Все другие рассказы того времени полны такого же звучания. Это ничего, что где-то завшивевшие, голодные армии занимаются братоубийством, что в городах трупы валяются по улицам, что глубокая ножевая рана нанесена самому пишущему, и каждый раз раскрывается, когда со стены устремляет взор полудетское молодое лицо одного из «мучеников времени». «Многое сожжено, попалено, как в видимости, так и в душе. Но мы живем. И мы за что-то заплатили; за свои неправды, за прошедшее. Меч Немезиды многое сразил. Но, все-таки, живем. И даже чай пьем на террасе». Все надо позабыть, простить, быть кротким и добрым. Надо «узнать Ее, чьей ризой эфиротканной все одето, заворожено, струится. Все струится с иным смыслом, выше нашего».
Зайцев не отвергает разума, не следует древнему книжнику: «высочайшего себе не изыскуй, глубочайшего себе не испытуй»; все позволяет испытывать и познавать, только о «смысле выше нашего» постоянно помнит. Смирение подобает человеку, сознание своей малости. Оттого, сам он, так иконописно тих и прост, слишком даже прост для своей культуры и опыта. Какую жизнь пережил, сколько видел, перечувствовал, передумал! Но не умничает. Над муравейником нашей жизни различает всегда нечто полное иного значения, иных устремлений, не совпадающих с нашими.
Особенно ясно открылось это ему в голодные годы, в деревне. Можно записывать на сходке, сколько кто посеял, что собрал, сколько отдал, куда везти; можно знать, что впереди голодная зима, но не этому отдавать душевные силы, не это реальность. Реальность — это детские глазенки и знакомые косички, что вдруг выглянут из-за ракиты, захлебывающийся рассказ о поездке в ночное, тихий вечер в полях. «Привет бесцельному. Глазам, ребятам, играм, ветерку, облаку, благоуханию ... «Жизнь, как она есть» — долой!»
⁂
В послеоктябрьское время, главным образом за границей, Зайцев приобрел особенное значение. Мы, новые эмигранты, заключили об этом, прежде всего, по устной легенде. Имя его услышали в числе первых писателей эмиграции. Кое-кому из нас оно было известно и в России. Там, в библиотеках, у букинистов, можно было еще встретить разрозненные тома его произведений; знали это имя и те, кто любил перелистывать дореволюционные журналы. Он представлялся писателем, успевшим приобрести известность, но не успевшим завоевать славы. И вот оказалось, что пропавший без вести, он живет ныне в Париже и, кажется, к нему пришла та слава, которой еще не было на родине. Он не модный, ни под какой лампой не заседает, не пишет под Пруста, не сюрреалист, но он один из тех, кого читают. Любят за какой-то дар утоления. Я знал людей, для которых чтение его произведений было потребностью. В годы появления Зайцева в литературе, русский читатель жаждал бури, мятежности, безумства храбрых, разлива страстей. Тогда он вряд ли понимал и ценил скромного, начинавшего писателя. «Зайчик, душка, ты опять мармелад свой развел? — говорил ему Сергей Глаголь. — Ты мне дай, чтобы с жутью...»

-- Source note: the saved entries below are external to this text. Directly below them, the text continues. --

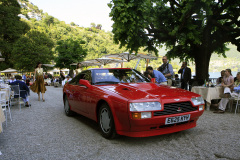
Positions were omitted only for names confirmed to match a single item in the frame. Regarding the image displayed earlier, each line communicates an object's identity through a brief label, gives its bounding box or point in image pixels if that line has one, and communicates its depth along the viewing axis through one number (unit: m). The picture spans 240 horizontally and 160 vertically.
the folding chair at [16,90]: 7.22
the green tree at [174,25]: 9.32
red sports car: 3.12
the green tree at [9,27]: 36.00
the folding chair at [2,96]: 5.05
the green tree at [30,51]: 36.53
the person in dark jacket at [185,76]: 8.70
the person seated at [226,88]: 6.62
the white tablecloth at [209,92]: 6.83
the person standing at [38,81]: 9.21
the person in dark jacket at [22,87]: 7.65
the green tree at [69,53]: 31.05
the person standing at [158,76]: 6.67
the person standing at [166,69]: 7.67
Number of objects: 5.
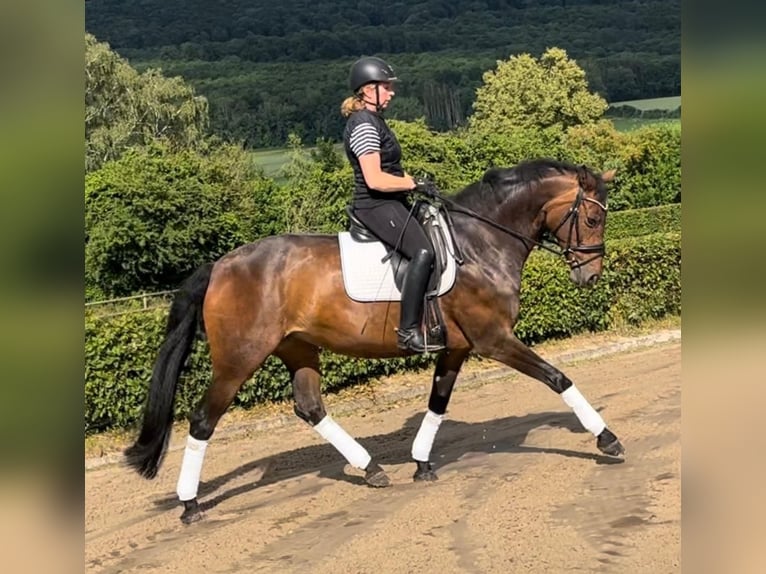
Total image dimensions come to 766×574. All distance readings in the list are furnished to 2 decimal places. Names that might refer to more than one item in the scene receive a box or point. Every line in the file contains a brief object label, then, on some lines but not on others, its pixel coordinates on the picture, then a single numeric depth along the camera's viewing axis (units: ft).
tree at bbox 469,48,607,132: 170.71
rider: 22.29
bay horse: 23.20
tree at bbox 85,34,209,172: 161.48
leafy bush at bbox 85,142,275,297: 79.97
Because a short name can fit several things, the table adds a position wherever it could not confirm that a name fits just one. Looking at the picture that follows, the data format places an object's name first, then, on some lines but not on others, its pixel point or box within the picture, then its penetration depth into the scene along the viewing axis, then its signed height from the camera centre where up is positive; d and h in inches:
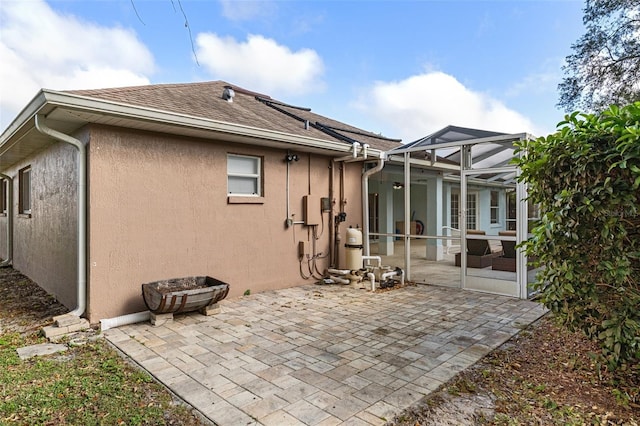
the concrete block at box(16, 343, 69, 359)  151.3 -56.3
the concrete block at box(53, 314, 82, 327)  176.9 -50.4
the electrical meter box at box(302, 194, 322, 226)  285.9 +4.4
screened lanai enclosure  249.8 +2.1
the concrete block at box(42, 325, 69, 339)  170.5 -53.8
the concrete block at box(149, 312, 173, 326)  188.2 -53.1
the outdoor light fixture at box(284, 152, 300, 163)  272.7 +42.7
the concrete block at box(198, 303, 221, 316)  203.4 -52.5
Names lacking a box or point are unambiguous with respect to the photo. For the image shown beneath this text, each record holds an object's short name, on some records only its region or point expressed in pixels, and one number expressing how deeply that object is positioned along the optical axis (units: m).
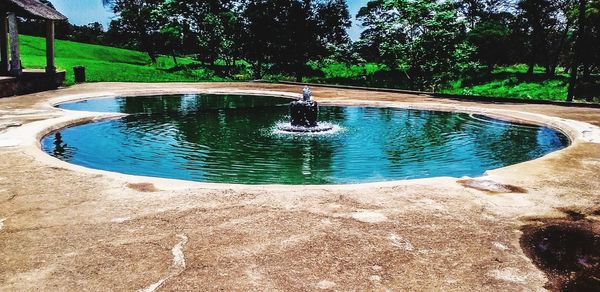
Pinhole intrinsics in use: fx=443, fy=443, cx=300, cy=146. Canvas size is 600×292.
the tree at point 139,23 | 49.62
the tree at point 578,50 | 19.22
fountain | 13.86
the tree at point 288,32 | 35.41
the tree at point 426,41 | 26.03
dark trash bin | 26.75
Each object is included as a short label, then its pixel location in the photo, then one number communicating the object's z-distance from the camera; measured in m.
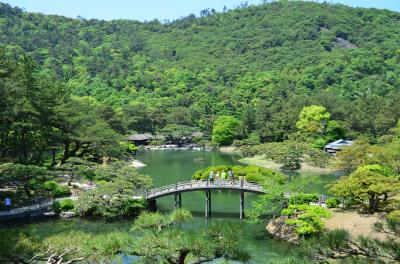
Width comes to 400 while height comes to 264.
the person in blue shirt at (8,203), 27.92
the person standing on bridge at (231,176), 30.66
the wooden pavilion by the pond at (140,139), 70.28
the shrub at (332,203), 26.67
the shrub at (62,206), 28.36
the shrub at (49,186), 30.45
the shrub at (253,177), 33.40
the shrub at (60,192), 30.41
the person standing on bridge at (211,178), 30.24
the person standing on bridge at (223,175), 31.17
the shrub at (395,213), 21.33
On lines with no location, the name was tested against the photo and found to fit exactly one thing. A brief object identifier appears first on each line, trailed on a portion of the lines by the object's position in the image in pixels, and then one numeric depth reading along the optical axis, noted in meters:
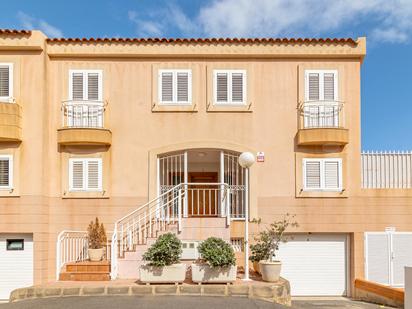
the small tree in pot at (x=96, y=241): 13.59
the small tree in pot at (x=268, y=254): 11.74
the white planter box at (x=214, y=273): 11.39
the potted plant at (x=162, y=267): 11.38
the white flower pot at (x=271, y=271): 11.73
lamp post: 11.95
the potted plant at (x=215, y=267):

Только когда, в самом деле пришла жуть, когда грянула настоящая буря, закрутившая и разметавшая всех кощунственно ее призывавших, когда оглушенные, обезумевшие очнулись они в разных частях света — почувствовали всю значительность образа кротости и благодати, явленного в творчестве Зайцева. Причастием показался его «мармелад». Как путники на огонек отшельнической кельи потянулись на его тишину. Хотелось его незлобия, смирения, душевной мягкости, акварельной ясности. Полюбили и героя его книг, всегда неизменного, под какими бы именами ни выступал. Это Платон Каратаев с университетским образованием, с душой артиста, влюбленный в Италию, в Данте, славящий красоту и любовь. Есть какая-то закономерность в том, что и у Толстого, и у Зайцева он является на фоне крови, ужаса, катастроф. Повидимому это и есть истинный его фон, на всяком другом он бы потерялся. Чем свирепее ураган, чем нестерпимее мучения, тем настоятельнее потребность в поэзии умиротворения, в прислушиваниях сердца к струению «эфиротканных» сфер — иной, высшей жизни. Вот почему «Тишайший», как назвал Зайцева Пьер Паскаль, для многих является самым современным писателем.